Two companies that quoted me significantly lower rates (30%–40% lower) were Progressive and Allstate. Both had an optional programme that could give me further discounts based on my consenting to the companies tracking my driving habits. Now, I am a careful driver – I hardly ever accelerate hard. I hate using the brakes at all – I prefer to control my speed mostly using my engine and careful planning except in the case of an emergency. As a result, the prospect of an additional 30% discount seemed like a sweet deal. Of course, I have my concerns with companies tracking my habits, of the security practices (or lack thereof) at these companies. Allstate required persistent tracking, Progressive kind of stops tracking after six months or so. Therefore, Progressive it was.

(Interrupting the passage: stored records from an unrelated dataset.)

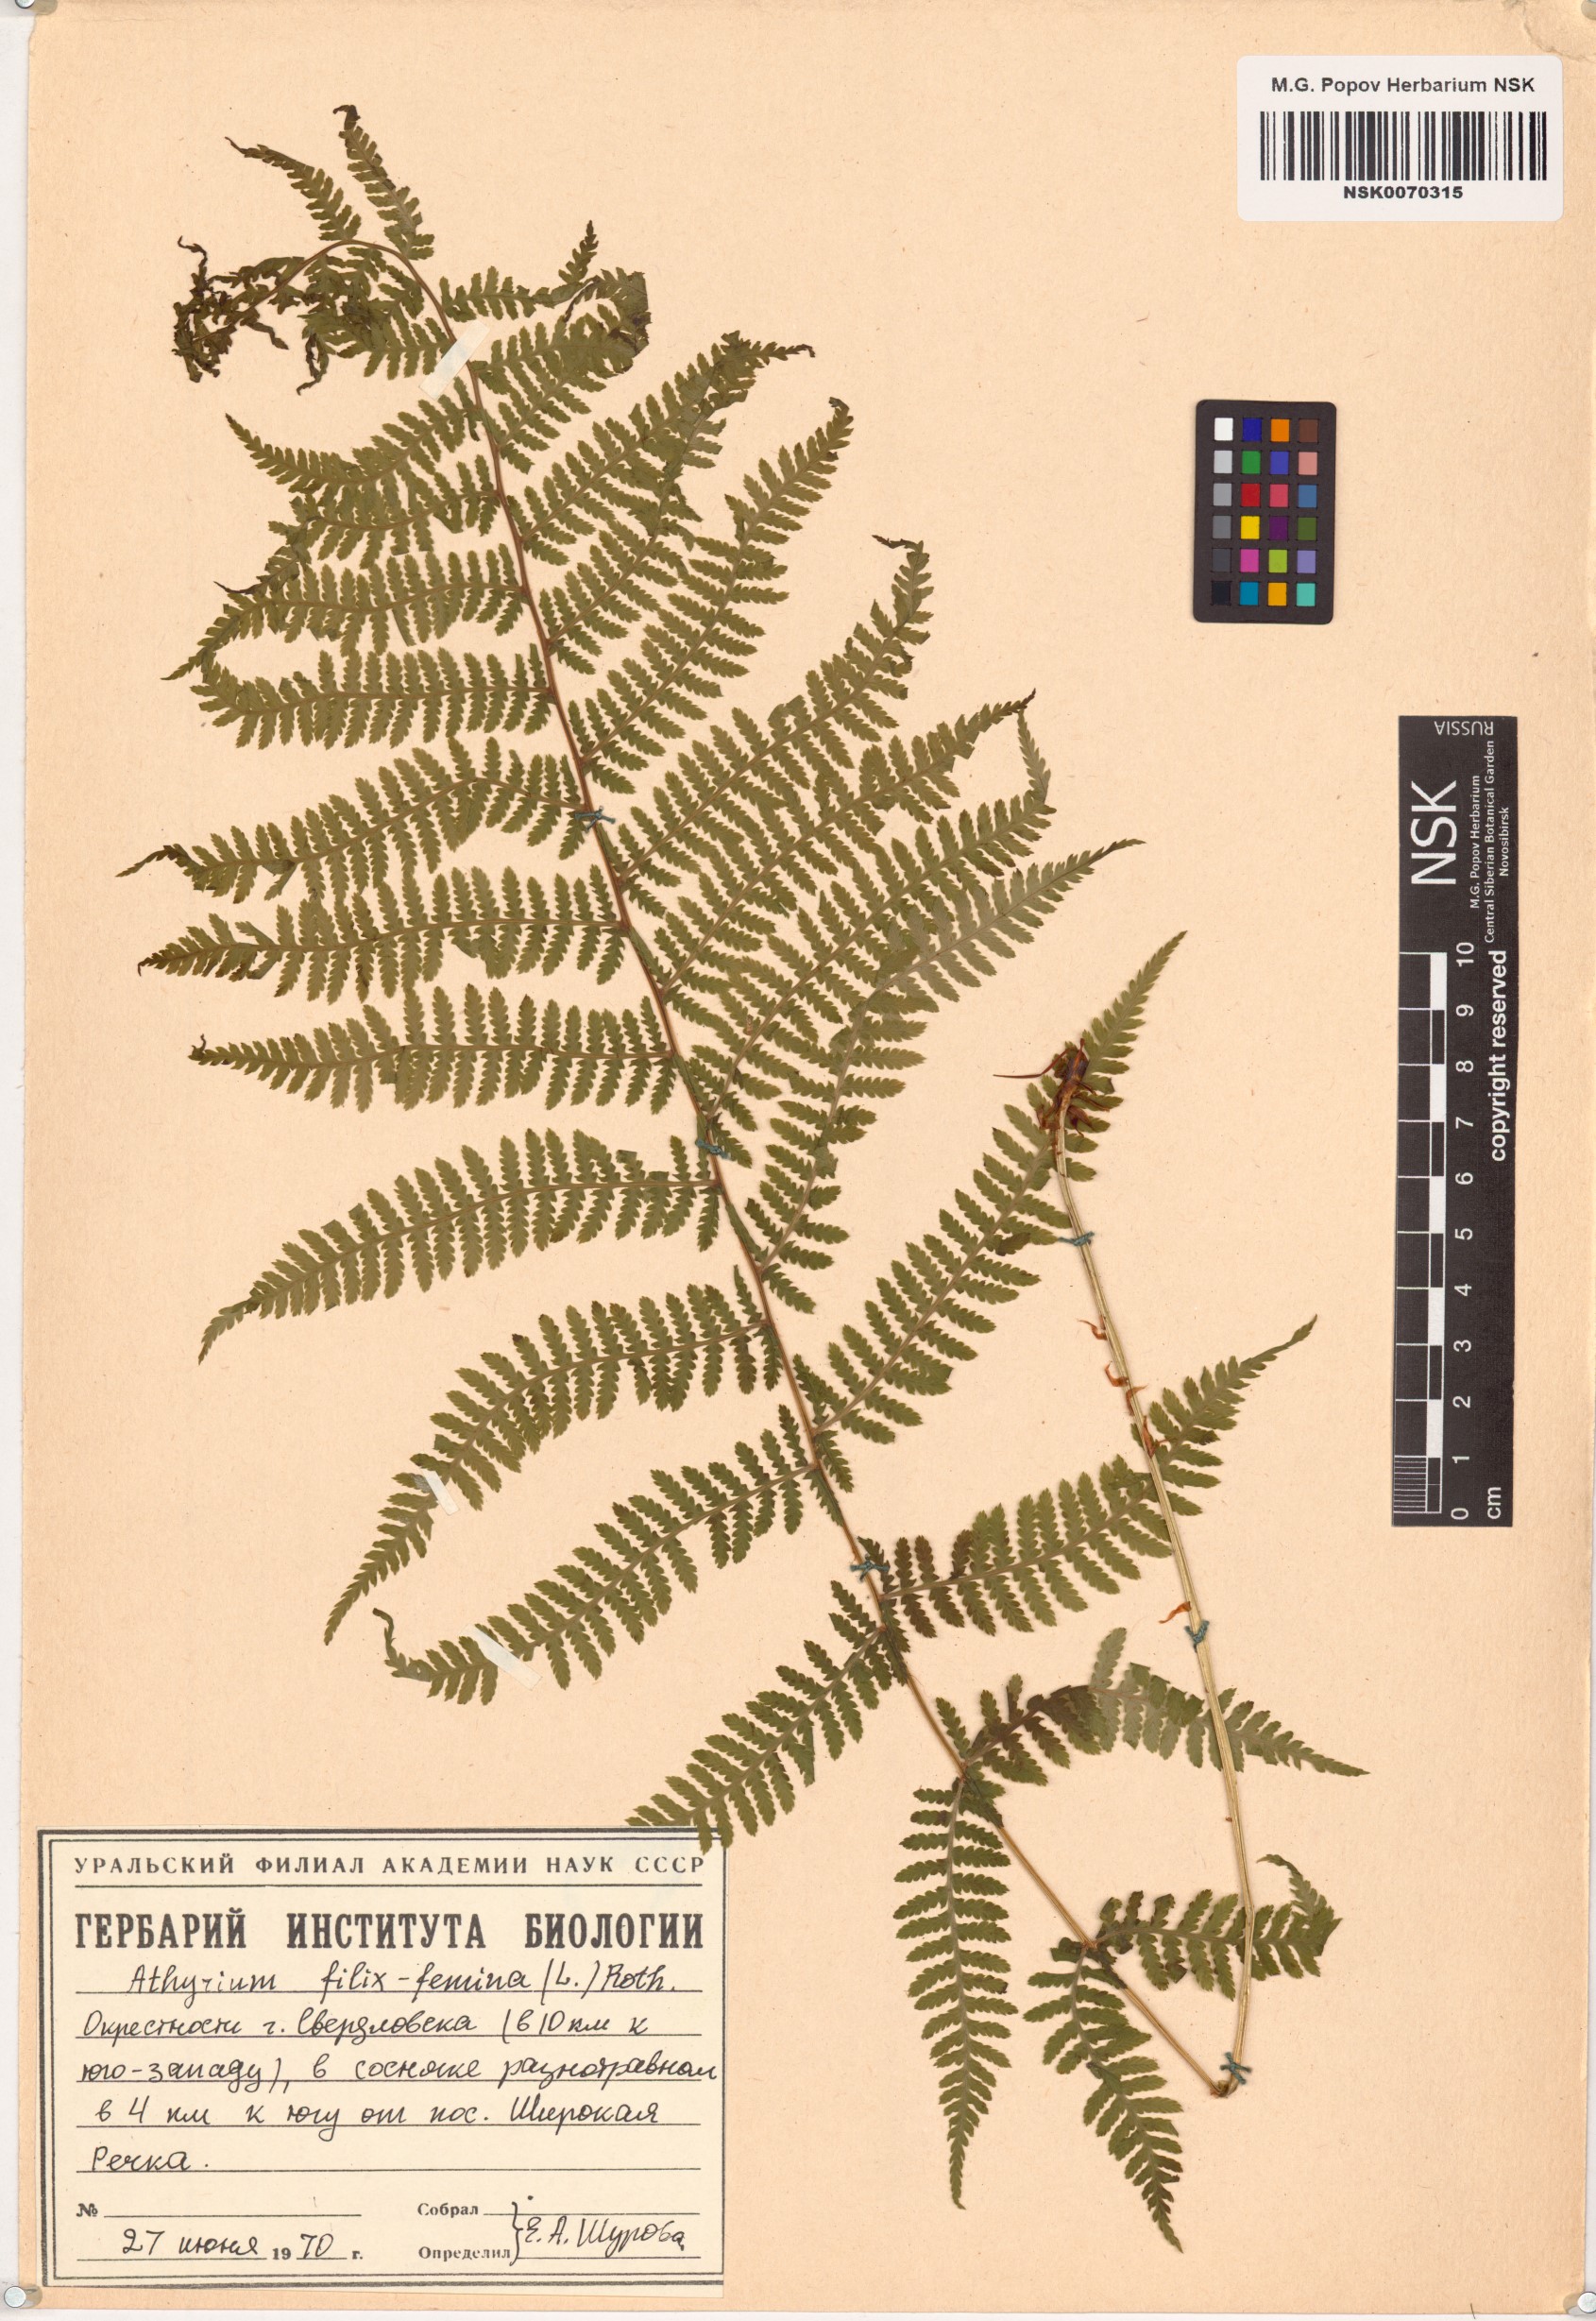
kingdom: Plantae
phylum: Tracheophyta
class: Polypodiopsida
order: Polypodiales
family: Athyriaceae
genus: Athyrium
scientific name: Athyrium filix-femina
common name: Lady fern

The Snapshot device is a simple OBD2 adapter that plugs in to the OBD2 port in my car. It is small and unobtrusive. The only thing that alerts me to its presence is the three beeps when I start my car. Unfortunately, that is where the praise stops and the annoyances begin.
The very premise of these tracking systems is that bad drivers will tend to follow practices that will result in them braking hard. Therefore, these devices penalize hard braking above everything else, and let you know through a very annoying beep. Having spoken to a friend who was enrolled in Snapshot, I had the impression that the device requires a rather gentle touch on the brakes, so that meant really careful driving. However, I soon found out that my normal driving was well within the device parameters and never triggered the device; this reinforces my notion that Americans don’t know to drive. The proliferation of the automatic transmission has resulted in a generation of people who don’t listen to or feel their cars, and people who jackrabbit on a regular basis.
However, the premise of penalizing hard brakes is fundamentally broken. As a careful driver, I would never brake hard unless I had to avoid an emergency, such as a child running out on the street in front of me, or a drunk man making a sudden dash, or the traffic light changing from green to yellow when I’m less than 30 m from the light. Having a device beep and inform me that money is going out of my pocket while I’m still trying to avoid an emergency situation is a very bad idea. The device further compounds this foolish UX with a very bad engineering decision to somehow not account for a noisy input. Case in point, a woman walks onto the street, resulting in my braking. Not very hard, but harder than I usually would. This triggers those annoying money out of pocket beeps, but when I get home and check, the single braking event has been counted as two separate events and has resulted in $12 out of my pocket.
For a moment, think of the implications of such a bad design. Now, whenever I have a situation that may not necessarily be an emergency, my instinct is to not brake because the stupid device takes money away for doing the right thing. Light changes to yellow, try to go through it because braking before the stop light will cost me money. Pedestrian at the crossing, be aggressive and they won’t actually be dumb enough to step out in front of the car.
Obviously, I don’t indulge in such behaviour, but my point is that I’m inclined to. Just a few days ago, the traffic light changed from green to yellow, and I braked from 45 mph to a stop in around 50 m. Not unsafe by any stretch of the imagination, but a hard brake, and essential, because the light had turned red before I reached it. That one event counted as three trips of the idiotic non-hysteresis measuring algorithm employed by the retarded coders at Progressive or their subcontractors; that is serious coin out of my pocket. What should I do the next time the light turns yellow and I’m travelling at 45 mph? Should I stop and definitely have money out of my pocket, or should I barrel right through if there is no police officer at the scene? I know the answer, but I’m not sure if the average motorist will stop.
The Snapshot device has made driving hell. Instead of concentrating on being a safe driver and shooting for fuel economy second, I feel my focus shifting to avoiding braking first. That is a dangerous thing for a driver.
So, should you enrol in the Snapshot programme? Well, it depends. If you are the kind of driver that drives for long distances, and brakes hard, don’t go for it. If you are a careful driver, and like me you drive really low miles, you may want to consider the potential of a 30% discount in your insurance rates against the potential headaches of having a nagging device in your car, that like most other naggers, tends to nag right when it is most inconvenient. You may also want to consider the privacy and security risks of having an internet connected device connected without a firewall to the CAN bus – a network that was designed without any security considerations whatsoever.
In my case, I had an initial discount of 27% which dropped to 24% after the red light incident. If this discount holds, I’d say, ‘not a bad deal.’